■ **Task brief**
Return every line of the listing below that contains the string "axis", matching case exactly.

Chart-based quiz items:
──────────────────────────────

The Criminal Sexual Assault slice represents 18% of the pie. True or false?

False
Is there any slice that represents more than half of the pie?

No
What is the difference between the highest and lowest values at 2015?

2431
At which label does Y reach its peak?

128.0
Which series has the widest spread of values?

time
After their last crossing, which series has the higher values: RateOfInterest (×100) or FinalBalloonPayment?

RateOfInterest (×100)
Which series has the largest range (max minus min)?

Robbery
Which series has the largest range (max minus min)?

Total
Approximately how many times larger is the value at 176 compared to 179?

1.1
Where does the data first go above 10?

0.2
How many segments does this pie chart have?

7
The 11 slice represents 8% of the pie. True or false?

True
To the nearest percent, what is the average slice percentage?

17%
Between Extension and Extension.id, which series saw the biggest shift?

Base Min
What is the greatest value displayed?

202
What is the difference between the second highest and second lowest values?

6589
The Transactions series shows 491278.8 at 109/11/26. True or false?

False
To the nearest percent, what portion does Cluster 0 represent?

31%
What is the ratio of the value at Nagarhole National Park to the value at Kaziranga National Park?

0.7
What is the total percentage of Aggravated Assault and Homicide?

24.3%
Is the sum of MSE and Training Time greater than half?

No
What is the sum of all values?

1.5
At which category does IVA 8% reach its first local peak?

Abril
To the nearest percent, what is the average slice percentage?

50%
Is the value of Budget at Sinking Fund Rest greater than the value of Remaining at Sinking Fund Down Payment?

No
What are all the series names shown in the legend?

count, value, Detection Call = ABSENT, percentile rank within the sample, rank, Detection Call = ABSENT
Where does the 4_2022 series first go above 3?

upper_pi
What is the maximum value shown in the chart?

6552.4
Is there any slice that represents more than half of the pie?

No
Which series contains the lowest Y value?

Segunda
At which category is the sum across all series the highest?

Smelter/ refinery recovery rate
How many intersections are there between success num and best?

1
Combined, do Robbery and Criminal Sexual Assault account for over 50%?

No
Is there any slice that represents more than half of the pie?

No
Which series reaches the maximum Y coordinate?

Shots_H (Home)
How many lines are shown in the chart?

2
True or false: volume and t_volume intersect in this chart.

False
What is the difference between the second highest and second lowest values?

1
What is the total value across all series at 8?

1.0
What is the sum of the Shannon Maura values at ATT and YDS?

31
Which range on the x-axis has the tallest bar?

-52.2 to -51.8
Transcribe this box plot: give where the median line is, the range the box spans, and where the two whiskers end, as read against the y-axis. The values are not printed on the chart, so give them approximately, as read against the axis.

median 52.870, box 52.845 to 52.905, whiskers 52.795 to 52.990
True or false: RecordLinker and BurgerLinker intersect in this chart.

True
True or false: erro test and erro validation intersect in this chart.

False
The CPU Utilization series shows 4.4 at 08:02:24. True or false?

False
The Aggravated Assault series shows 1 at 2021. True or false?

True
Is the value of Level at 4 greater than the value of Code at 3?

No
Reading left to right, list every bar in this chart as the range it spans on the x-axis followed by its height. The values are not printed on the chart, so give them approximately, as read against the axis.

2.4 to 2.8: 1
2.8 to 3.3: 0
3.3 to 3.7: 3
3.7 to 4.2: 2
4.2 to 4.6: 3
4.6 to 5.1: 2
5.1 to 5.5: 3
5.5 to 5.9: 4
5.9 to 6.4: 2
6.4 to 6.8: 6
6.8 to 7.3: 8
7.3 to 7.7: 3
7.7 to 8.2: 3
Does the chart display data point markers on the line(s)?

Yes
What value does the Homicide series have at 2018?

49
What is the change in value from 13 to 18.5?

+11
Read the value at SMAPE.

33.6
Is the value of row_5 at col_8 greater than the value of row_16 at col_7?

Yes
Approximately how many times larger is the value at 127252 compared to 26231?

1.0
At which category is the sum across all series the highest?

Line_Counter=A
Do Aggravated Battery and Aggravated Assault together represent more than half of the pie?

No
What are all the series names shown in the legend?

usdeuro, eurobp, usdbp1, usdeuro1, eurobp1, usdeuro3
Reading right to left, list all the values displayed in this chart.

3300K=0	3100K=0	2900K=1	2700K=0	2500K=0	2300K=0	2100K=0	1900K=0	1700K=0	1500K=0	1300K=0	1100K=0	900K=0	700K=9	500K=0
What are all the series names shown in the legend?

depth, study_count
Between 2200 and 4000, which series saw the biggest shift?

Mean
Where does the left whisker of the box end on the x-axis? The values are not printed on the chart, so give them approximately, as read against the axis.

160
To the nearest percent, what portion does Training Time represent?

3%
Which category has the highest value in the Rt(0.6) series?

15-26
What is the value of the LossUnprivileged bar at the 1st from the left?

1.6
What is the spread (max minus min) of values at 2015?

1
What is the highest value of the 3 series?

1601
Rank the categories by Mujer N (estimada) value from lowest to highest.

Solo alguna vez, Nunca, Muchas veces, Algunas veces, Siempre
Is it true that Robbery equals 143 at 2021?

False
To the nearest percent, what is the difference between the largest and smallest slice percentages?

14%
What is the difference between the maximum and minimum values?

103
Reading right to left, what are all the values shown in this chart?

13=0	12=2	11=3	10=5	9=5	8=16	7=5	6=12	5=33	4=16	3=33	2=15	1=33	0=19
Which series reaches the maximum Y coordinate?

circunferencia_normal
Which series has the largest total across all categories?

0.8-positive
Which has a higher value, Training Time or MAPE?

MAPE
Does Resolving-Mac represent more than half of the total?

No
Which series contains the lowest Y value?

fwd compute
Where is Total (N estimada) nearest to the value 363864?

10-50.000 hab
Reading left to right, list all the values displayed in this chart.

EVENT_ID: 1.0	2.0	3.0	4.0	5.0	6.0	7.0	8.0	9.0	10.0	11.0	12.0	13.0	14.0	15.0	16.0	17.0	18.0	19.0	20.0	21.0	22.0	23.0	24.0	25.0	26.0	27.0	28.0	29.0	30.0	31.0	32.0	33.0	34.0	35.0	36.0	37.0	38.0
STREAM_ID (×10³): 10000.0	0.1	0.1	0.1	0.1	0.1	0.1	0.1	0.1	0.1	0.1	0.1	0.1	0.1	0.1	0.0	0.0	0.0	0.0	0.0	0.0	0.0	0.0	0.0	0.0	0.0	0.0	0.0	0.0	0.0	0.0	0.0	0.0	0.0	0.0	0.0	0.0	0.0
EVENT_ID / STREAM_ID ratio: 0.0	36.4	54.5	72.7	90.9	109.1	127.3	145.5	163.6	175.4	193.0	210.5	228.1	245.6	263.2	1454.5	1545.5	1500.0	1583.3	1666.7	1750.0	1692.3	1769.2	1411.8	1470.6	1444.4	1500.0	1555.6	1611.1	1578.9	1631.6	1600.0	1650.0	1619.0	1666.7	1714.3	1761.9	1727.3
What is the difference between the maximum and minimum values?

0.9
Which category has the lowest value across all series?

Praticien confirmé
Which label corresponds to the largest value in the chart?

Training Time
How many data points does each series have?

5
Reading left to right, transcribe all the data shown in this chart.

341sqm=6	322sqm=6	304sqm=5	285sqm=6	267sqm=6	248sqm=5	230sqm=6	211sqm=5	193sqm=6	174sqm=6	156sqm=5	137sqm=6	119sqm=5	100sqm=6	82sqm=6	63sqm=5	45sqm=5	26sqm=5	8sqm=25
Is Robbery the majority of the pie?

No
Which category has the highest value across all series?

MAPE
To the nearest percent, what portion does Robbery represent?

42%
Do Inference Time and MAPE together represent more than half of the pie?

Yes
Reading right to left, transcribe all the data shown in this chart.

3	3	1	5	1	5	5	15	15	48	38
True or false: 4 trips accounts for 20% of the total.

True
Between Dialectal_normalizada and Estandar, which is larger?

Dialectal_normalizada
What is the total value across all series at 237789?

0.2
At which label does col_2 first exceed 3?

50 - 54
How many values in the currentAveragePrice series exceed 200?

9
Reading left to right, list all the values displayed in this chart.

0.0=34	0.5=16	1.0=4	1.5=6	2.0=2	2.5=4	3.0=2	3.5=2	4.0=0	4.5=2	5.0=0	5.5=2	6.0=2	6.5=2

──────────────────────────────

■ **Solution to this exercise**
Which range on the x-axis has the tallest bar?
Transcribe this box plot: give where the median line is, the range the box spans, and where the two whiskers end, as read against the y-axis. The values are not printed on the chart, so give them approximately, as read against the axis.
Reading left to right, list every bar in this chart as the range it spans on the x-axis followed by its height. The values are not printed on the chart, so give them approximately, as read against the axis.
Where does the left whisker of the box end on the x-axis? The values are not printed on the chart, so give them approximately, as read against the axis.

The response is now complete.